Actions to take:
[A] In the forum posts below, shorten the paragraph beginning "it may not be a matter of straightforward bullying" to one sentence that keeps its main points.
[B] Render this sentence from the forum posts below in Spanish: "I assume it would have to be pursued in a civil court, and the students might not currently have the resources for this."

WildLeader · Today 11:19

@JeromeKJerome please don’t blame yourself.

you said she’s been apologetic to them, what for? What has she realistically done (be honest) that would make them do this?

not victim blaming, but if you can get to the bottom of how she presents vs how she regulates/copes and work with her it may serve her well in the future.

it may not be a matter of straightforward bullying, she may be extremely hard to live with. If you can help her overcome this, it will really help her going forward.

prh47bridge · Today 11:19

LumpyandBumps · Today 11:08

I’ve seen you give excellent legal advice many times.
Can I just clarify when you say they should cover all fees and possibly additional rent for a new property, there is a clear legal obligation for them to do this?
I assume it would have to be pursued in a civil court, and the students might not currently have the resources for this.
OP’s DD could currently be released from her obligations by terminating the Tenancy Agreement. ( as I understand it). Would not taking this option affect her chances of success in court? I am thinking along the lines of practical action to mitigate losses.

Input data:
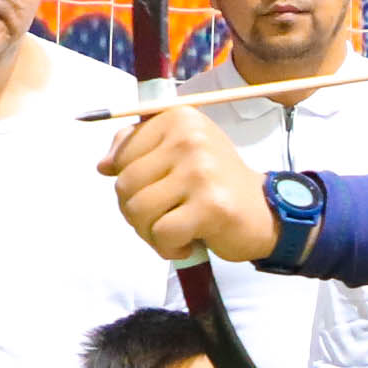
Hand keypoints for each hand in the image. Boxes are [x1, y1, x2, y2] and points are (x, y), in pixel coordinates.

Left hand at [107, 104, 279, 263]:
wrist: (265, 211)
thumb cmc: (214, 183)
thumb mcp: (177, 153)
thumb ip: (138, 149)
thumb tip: (103, 165)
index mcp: (178, 118)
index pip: (122, 155)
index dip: (130, 183)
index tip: (157, 191)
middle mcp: (189, 137)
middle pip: (125, 185)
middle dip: (136, 213)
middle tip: (163, 218)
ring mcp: (201, 170)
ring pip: (138, 210)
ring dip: (149, 233)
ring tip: (173, 232)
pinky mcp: (211, 205)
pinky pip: (162, 233)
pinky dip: (169, 248)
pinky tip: (187, 243)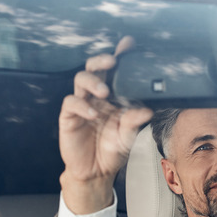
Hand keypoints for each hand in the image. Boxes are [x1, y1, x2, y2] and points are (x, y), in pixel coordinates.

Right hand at [59, 37, 152, 213]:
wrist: (96, 172)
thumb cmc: (112, 150)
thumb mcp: (128, 136)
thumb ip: (134, 121)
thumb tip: (147, 109)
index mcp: (113, 97)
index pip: (115, 72)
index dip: (120, 55)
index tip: (128, 44)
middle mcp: (97, 97)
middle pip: (95, 68)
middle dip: (102, 61)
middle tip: (112, 62)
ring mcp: (82, 105)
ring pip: (81, 80)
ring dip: (93, 82)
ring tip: (104, 92)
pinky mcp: (69, 117)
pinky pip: (72, 103)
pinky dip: (82, 106)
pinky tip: (92, 114)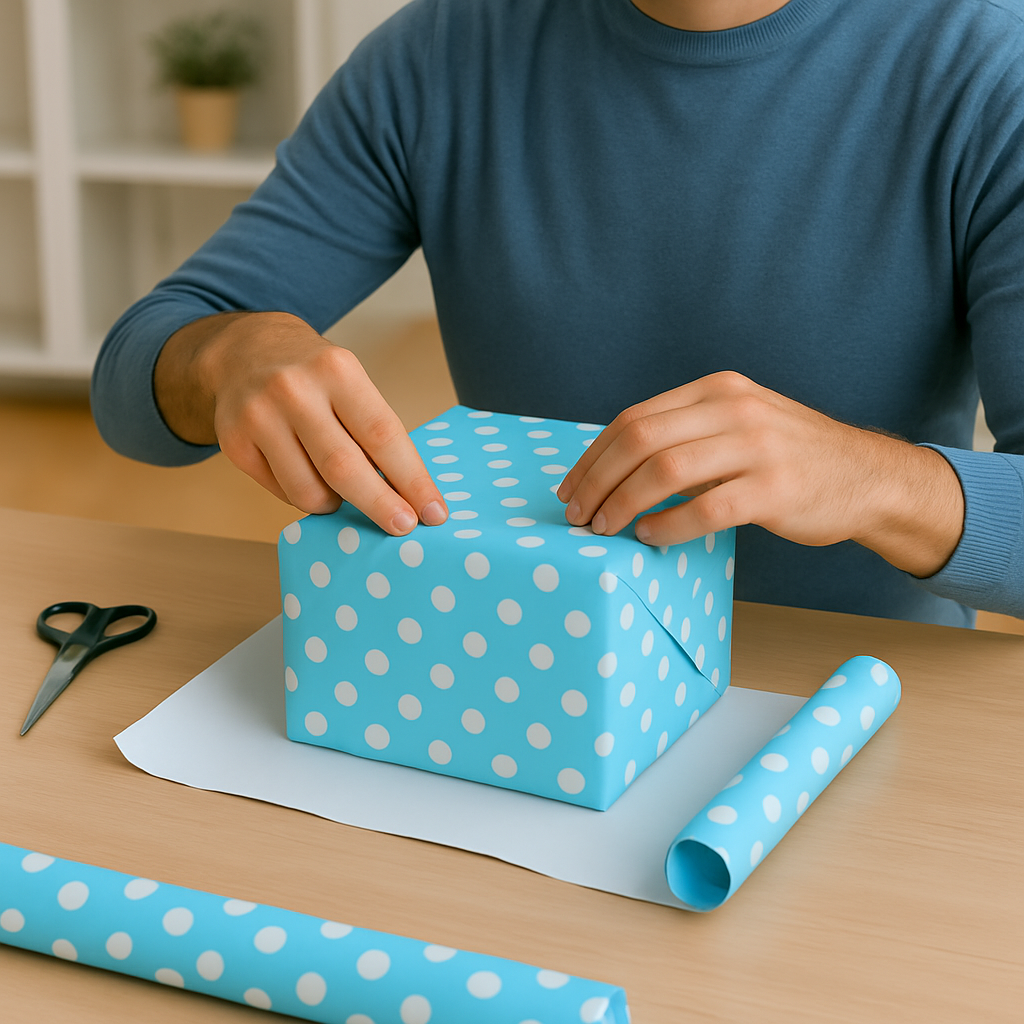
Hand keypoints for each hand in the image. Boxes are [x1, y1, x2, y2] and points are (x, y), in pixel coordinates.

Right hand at [154, 311, 447, 534]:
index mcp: (337, 371)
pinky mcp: (234, 444)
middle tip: (404, 528)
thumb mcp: (350, 382)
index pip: (383, 436)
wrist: (245, 350)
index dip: (412, 480)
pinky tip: (309, 477)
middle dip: (380, 505)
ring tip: (344, 492)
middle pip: (344, 468)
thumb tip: (406, 496)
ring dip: (337, 505)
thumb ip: (372, 432)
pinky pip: (283, 493)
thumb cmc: (314, 375)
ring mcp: (259, 418)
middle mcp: (294, 391)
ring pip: (309, 492)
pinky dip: (305, 497)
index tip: (433, 512)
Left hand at [556, 371, 964, 577]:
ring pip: (665, 470)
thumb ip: (686, 433)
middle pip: (640, 440)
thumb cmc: (791, 457)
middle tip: (579, 514)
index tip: (571, 487)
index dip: (594, 456)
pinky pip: (704, 509)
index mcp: (716, 391)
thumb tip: (615, 468)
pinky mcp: (774, 489)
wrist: (867, 476)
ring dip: (623, 504)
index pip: (635, 418)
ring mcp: (757, 447)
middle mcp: (734, 409)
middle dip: (598, 480)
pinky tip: (649, 536)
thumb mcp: (739, 424)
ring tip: (604, 528)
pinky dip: (667, 525)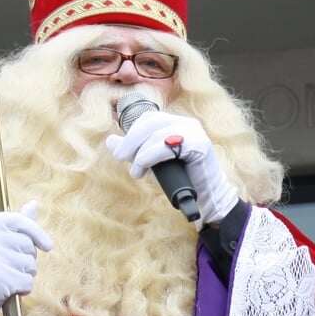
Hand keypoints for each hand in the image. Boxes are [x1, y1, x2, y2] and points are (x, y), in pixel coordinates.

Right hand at [0, 203, 52, 315]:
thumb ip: (13, 224)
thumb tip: (33, 203)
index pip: (19, 221)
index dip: (37, 233)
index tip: (47, 246)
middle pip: (28, 244)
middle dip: (26, 258)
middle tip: (5, 267)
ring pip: (30, 264)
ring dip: (24, 274)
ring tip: (4, 278)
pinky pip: (28, 281)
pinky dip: (23, 288)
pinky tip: (6, 290)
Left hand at [106, 109, 239, 224]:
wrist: (204, 197)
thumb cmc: (179, 179)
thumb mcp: (151, 162)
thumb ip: (133, 150)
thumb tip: (111, 141)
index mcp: (176, 123)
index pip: (147, 118)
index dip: (131, 133)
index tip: (122, 153)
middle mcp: (186, 123)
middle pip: (150, 122)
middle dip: (131, 140)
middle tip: (121, 158)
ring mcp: (194, 132)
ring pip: (157, 133)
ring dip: (140, 153)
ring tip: (137, 172)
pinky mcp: (199, 145)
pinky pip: (168, 145)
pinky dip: (151, 156)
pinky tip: (145, 168)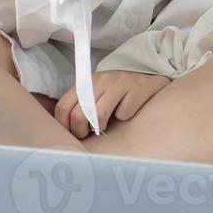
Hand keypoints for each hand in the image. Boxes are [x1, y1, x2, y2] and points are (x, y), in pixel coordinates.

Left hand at [54, 70, 172, 138]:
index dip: (65, 125)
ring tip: (105, 126)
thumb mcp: (96, 94)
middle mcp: (100, 80)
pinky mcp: (136, 89)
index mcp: (86, 82)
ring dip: (101, 126)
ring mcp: (119, 83)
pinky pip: (123, 113)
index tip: (72, 134)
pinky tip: (128, 111)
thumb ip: (81, 105)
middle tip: (88, 134)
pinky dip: (125, 117)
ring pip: (99, 115)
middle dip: (81, 131)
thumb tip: (67, 129)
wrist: (149, 78)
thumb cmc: (118, 92)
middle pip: (79, 114)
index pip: (63, 106)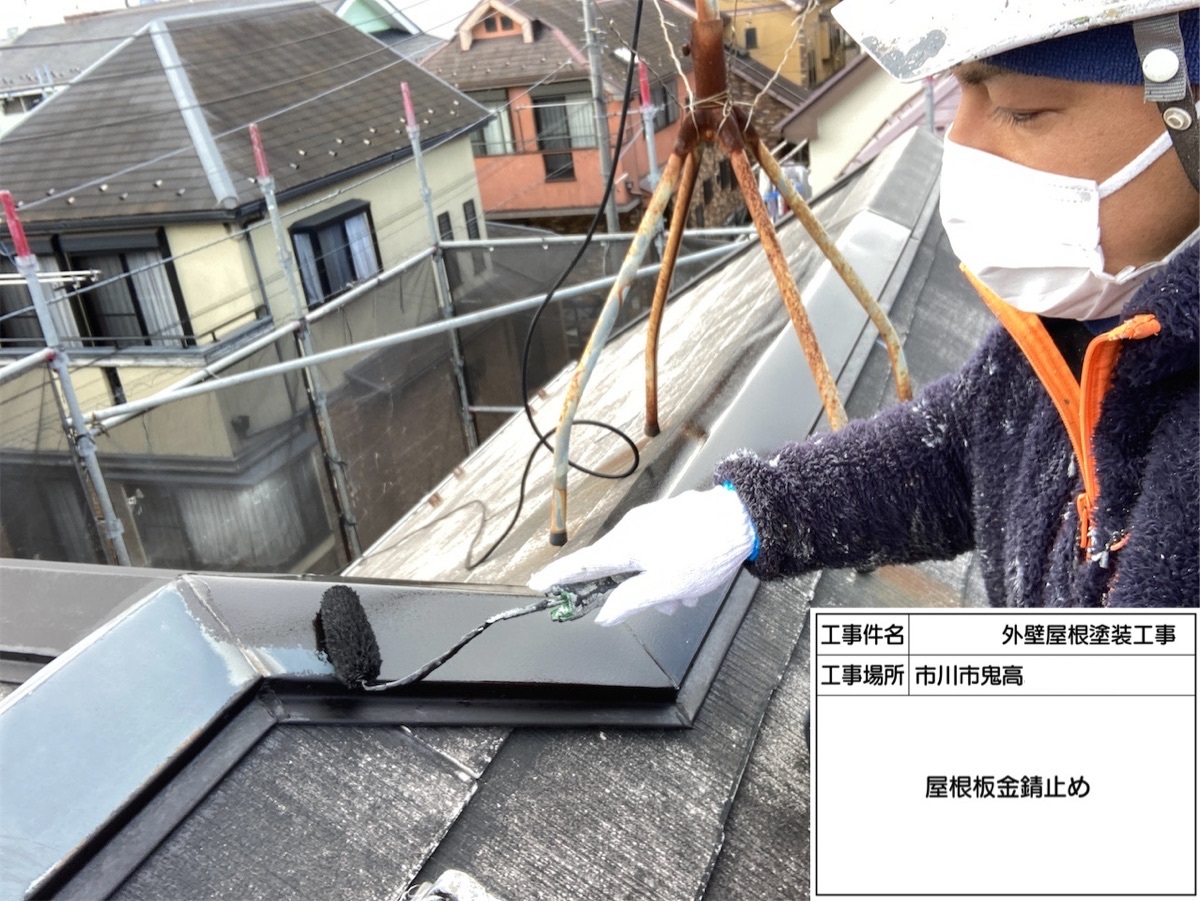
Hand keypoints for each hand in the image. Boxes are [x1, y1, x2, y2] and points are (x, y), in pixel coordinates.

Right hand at [528, 486, 756, 625]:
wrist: (744, 518)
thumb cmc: (707, 550)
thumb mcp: (666, 586)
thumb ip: (631, 601)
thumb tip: (605, 614)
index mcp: (627, 544)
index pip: (584, 564)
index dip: (560, 576)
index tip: (539, 584)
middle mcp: (635, 528)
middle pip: (617, 567)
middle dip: (636, 591)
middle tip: (664, 604)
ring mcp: (654, 522)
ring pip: (644, 562)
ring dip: (661, 583)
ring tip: (688, 595)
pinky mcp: (671, 520)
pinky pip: (660, 551)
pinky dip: (672, 569)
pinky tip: (694, 581)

Answers by item:
[A] Rather than simple bullying, she may be very hard to live with, and helping her overcome this would greatly benefit her in the future.

[B] Supongo que tendría que llevarse ante un tribunal civil, y es posible que los estudiantes no tengan actualmente los recursos para ello.